Federal Reserve and it's role in the New World Order
Here is a little article I came across today. It may be a bit extreme, or it might be right on. I don't know everything about the federal reserve, but it seems that many people are starting to get leery about our economy, well anyway, here it is, I do not know who wrote it.
This is how the U.S. Treasury would handle an economic collapse. It's called the 6900 series of protocols.
It would start with declaring a "force majeure", which would immediately be interpreted by the marketplaces as a de facto repudiation of debt. Then the SEC and the various regulatory exchanges would anticipate the market's decline, hour by hour -- when Japan's markets opened the next day, what would happen when the European markets, and all the inter-linkages of the global markets.
On the second day, US Special Forces would be dropped in by parachute in the cities where the twelve Federal Reserve district banks are located.
The origin of these protocols comes from the Department of Defense.
This is contingency planning for a variety of post-collapse scenarios.
Those scenarios would include, obviously, military collapse, WW III, and its aftermath. What we're talking about now is aftermath -- how the aftermath would be handled.
One does not necessarily know how the events would transpire that
would cause the collapse, whether it's military collapse or economic
collapse.
In WW III, it would become obvious -- when the
mushroom cloud started to appear over cities.
Economic collapse scenarios were always premised on the basis of a US
declaration of "force majeure" on debt service.
It's a very extensive scenario. The scenarios are all together, i.e. military, economic, political and social complete destabilization leading to collapse.
Then they break down individual scenarios.
In the economic collapse scenario, the starting point would be the US Treasury declaring a force majeure on debt service, which is de facto repudiation, and that's how it would be interpreted by the world's capital marketplaces. Then the scenario goes on from there.
The US Treasury would obviously declare a "force majeure" sometime after the
European markets had settled down. In other words, they had gone out on the day, which means 11:38 a.m. EDT, our time. They'd wait until the European markets closed, and the US markets had been open for a couple of hours.

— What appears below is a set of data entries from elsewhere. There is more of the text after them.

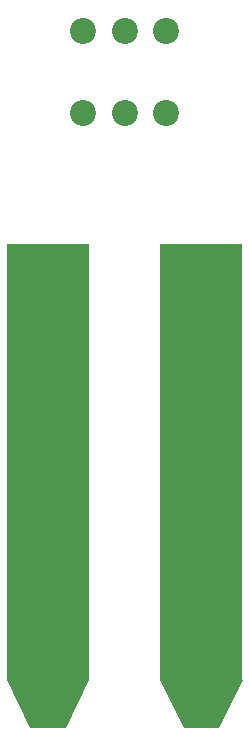
<source format=gbr>
G04 #@! TF.FileFunction,Soldermask,Bot*
%FSLAX46Y46*%
G04 Gerber Fmt 4.6, Leading zero omitted, Abs format (unit mm)*
G04 Created by KiCad (PCBNEW (2015-01-16 BZR 5376)-product) date 16/06/2015 17:16:53*
%MOMM*%
G01*
G04 APERTURE LIST*
%ADD10C,0.100000*%
%ADD11C,2.200000*%
%ADD12C,1.000000*%
%ADD13R,7.000000X37.000000*%
G04 APERTURE END LIST*
D10*
D11*
X-5500000Y-1500000D03*
X-9000000Y-1500000D03*
X-12500000Y-1500000D03*
X-5500000Y-8500000D03*
X-9000000Y-8500000D03*
X-12500000Y-8500000D03*
D12*
X-18000000Y-20500000D03*
X-15500000Y-20500000D03*
X-13000000Y-20500000D03*
X-13000000Y-27500000D03*
X-15500000Y-27500000D03*
X-18000000Y-27500000D03*
X-16500000Y-59500000D03*
X-14500000Y-59500000D03*
X-13000000Y-55500000D03*
X-15500000Y-55500000D03*
X-18000000Y-55500000D03*
X-18000000Y-48500000D03*
X-15500000Y-48500000D03*
X-13000000Y-48500000D03*
X-13000000Y-41500000D03*
X-15500000Y-41500000D03*
X-18000000Y-41500000D03*
X-18000000Y-34500000D03*
X-15500000Y-34500000D03*
X-13000000Y-34500000D03*
D10*
G36*
X-17000000Y-60500000D02*
X-19000000Y-56500000D01*
X-12000000Y-56500000D01*
X-14000000Y-60500000D01*
X-17000000Y-60500000D01*
X-17000000Y-60500000D01*
G37*
D13*
X-15500000Y-38000000D03*
D12*
X-5000000Y-20500000D03*
X-2500000Y-20500000D03*
X0Y-20500000D03*
X0Y-27500000D03*
X-2500000Y-27500000D03*
X-5000000Y-27500000D03*
X-3500000Y-59500000D03*
X-1500000Y-59500000D03*
X0Y-55500000D03*
X-2500000Y-55500000D03*
X-5000000Y-55500000D03*
X-5000000Y-48500000D03*
X-2500000Y-48500000D03*
X0Y-48500000D03*
X0Y-41500000D03*
X-2500000Y-41500000D03*
X-5000000Y-41500000D03*
X-5000000Y-34500000D03*
X-2500000Y-34500000D03*
X0Y-34500000D03*
D10*
G36*
X-4000000Y-60500000D02*
X-6000000Y-56500000D01*
X1000000Y-56500000D01*
X-1000000Y-60500000D01*
X-4000000Y-60500000D01*
X-4000000Y-60500000D01*
G37*
D13*
X-2500000Y-38000000D03*
M02*

</source>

That's when they'd determine how to begin the process of unwinding or controlling the collapse to the best extent possible, mainly because they know that the greatest hedge pressure would be people seeking to use other markets to hedge their long exposure in the US and that the US would be the biggest seller in all the rest of the world's markets.
Therefore you would want to declare the force majeure when the rest of the world's markets closed.